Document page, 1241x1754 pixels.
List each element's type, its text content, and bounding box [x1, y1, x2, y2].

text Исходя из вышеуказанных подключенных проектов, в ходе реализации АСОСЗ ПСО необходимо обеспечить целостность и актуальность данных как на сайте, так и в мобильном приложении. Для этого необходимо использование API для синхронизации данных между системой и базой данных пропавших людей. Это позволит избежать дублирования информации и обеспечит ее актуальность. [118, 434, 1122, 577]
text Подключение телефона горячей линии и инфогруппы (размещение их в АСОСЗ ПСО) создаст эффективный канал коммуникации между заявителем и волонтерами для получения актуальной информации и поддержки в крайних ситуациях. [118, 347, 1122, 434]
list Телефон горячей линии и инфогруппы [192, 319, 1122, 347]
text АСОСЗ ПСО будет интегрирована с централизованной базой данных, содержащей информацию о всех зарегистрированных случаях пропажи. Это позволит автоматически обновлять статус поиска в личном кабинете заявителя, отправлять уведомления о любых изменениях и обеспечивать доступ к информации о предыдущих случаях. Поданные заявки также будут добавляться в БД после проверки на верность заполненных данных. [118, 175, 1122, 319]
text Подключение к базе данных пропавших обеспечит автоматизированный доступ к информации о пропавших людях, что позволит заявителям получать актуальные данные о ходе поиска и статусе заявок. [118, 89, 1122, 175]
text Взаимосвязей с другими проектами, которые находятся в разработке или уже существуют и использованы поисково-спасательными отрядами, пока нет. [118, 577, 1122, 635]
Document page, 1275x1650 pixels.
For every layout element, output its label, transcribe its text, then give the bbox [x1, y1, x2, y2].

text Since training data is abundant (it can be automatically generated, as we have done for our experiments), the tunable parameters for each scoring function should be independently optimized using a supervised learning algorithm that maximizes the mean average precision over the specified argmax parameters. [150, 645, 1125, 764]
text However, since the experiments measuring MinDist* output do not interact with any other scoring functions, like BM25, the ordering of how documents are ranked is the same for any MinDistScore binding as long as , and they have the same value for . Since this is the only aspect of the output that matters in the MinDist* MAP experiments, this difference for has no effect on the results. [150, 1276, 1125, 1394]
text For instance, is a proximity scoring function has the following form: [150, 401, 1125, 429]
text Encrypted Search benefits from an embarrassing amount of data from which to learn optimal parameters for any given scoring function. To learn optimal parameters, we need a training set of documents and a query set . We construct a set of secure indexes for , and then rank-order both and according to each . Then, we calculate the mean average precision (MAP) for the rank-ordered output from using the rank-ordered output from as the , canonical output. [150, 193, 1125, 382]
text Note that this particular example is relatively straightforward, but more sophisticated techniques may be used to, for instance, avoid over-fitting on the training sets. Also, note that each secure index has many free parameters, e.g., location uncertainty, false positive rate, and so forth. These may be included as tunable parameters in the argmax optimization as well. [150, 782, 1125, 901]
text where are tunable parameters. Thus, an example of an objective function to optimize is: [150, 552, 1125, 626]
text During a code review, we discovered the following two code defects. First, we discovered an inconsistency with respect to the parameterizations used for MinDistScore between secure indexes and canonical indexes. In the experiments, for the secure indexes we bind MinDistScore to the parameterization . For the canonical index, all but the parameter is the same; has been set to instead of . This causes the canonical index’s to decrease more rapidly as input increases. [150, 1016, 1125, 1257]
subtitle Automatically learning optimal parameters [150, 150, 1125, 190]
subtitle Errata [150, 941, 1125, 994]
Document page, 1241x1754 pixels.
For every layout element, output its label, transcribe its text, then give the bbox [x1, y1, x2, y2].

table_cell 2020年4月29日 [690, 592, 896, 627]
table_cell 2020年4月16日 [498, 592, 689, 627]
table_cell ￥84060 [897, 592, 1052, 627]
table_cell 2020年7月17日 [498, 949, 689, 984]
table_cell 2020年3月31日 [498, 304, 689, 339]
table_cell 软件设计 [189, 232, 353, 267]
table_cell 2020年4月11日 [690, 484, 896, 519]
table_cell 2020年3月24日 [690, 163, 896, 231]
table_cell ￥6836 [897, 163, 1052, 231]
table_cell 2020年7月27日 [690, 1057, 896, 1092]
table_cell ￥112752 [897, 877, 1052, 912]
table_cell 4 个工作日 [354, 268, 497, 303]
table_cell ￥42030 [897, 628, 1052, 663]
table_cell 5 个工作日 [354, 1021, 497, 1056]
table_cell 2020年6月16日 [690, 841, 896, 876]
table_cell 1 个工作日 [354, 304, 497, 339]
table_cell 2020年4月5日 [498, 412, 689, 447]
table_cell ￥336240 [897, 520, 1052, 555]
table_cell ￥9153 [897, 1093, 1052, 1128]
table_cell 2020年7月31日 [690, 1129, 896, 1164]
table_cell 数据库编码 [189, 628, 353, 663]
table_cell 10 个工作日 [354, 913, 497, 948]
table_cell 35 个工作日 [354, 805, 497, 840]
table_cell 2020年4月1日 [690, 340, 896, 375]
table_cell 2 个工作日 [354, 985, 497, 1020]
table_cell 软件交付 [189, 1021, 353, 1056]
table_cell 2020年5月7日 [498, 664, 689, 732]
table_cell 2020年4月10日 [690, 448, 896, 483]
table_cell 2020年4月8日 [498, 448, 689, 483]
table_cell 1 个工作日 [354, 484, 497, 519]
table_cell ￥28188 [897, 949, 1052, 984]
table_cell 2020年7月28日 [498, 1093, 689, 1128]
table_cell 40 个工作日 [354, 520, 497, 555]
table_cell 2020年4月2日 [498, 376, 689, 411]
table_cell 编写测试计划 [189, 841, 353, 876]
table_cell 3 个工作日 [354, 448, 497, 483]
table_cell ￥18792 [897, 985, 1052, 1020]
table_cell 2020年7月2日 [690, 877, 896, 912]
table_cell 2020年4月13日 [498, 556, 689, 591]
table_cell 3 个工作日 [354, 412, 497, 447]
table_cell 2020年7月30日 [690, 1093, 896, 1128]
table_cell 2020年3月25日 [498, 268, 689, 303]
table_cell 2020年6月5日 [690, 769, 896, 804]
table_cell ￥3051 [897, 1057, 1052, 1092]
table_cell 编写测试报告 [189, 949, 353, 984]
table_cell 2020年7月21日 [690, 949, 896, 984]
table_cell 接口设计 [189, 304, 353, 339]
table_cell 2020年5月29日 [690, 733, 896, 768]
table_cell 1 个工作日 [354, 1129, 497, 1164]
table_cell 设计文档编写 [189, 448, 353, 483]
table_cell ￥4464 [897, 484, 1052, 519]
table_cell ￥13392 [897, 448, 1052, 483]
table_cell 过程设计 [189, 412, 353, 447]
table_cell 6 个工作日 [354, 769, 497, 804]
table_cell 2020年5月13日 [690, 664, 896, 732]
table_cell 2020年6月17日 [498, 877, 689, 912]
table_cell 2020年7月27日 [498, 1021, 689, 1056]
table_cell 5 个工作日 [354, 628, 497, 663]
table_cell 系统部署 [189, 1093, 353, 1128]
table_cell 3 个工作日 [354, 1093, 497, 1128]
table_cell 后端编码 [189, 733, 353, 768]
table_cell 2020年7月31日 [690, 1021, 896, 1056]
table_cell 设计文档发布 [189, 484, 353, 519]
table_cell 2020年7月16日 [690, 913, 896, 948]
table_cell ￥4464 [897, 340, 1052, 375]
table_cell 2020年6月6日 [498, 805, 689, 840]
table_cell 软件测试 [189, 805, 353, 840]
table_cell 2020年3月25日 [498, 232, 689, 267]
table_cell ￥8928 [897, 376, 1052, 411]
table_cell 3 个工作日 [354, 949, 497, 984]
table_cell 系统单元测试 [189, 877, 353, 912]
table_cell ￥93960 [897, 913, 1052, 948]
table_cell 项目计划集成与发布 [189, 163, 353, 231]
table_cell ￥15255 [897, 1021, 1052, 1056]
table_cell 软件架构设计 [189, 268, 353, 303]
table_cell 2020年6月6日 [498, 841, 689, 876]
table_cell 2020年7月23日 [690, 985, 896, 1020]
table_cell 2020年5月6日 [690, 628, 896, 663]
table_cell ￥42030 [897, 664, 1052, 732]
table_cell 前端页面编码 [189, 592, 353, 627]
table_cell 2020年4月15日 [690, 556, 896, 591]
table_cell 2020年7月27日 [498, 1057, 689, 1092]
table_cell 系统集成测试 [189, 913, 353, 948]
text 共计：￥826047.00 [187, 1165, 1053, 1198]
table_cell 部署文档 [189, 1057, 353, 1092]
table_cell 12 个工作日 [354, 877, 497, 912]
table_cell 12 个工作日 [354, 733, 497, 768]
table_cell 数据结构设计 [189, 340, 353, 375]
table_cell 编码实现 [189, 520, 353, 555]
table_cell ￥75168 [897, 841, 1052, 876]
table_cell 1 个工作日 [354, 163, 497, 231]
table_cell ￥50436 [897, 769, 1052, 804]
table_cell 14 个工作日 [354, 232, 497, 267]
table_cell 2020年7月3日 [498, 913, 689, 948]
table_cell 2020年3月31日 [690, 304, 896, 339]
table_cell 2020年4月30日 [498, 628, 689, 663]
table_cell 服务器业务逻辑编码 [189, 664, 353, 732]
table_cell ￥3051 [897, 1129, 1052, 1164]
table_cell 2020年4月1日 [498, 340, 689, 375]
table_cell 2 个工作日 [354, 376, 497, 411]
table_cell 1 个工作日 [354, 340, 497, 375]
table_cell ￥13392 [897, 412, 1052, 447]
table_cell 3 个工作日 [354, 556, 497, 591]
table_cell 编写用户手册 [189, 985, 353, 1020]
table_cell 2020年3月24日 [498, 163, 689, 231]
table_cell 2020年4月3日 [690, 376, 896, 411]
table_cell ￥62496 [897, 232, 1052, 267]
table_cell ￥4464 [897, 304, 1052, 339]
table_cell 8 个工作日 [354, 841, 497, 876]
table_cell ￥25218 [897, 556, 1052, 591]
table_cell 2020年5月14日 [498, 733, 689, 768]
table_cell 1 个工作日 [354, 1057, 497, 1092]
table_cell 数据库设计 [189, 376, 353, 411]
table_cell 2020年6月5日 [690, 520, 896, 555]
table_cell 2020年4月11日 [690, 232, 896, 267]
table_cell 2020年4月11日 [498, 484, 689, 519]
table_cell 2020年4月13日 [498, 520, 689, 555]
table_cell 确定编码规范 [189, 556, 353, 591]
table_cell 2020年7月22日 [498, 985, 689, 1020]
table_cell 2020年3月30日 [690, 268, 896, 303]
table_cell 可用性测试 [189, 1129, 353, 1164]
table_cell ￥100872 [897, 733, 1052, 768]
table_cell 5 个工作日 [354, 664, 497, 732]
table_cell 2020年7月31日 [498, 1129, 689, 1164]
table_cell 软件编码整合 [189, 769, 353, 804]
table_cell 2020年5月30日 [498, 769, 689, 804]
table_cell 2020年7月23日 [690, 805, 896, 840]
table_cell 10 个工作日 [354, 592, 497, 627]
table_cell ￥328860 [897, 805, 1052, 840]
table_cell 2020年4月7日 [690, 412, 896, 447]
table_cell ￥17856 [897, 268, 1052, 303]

^^^^

= The problem =
How many lines in the entries hold the word "indexes"? Only the number is wanted.

= Result of the exercise =
2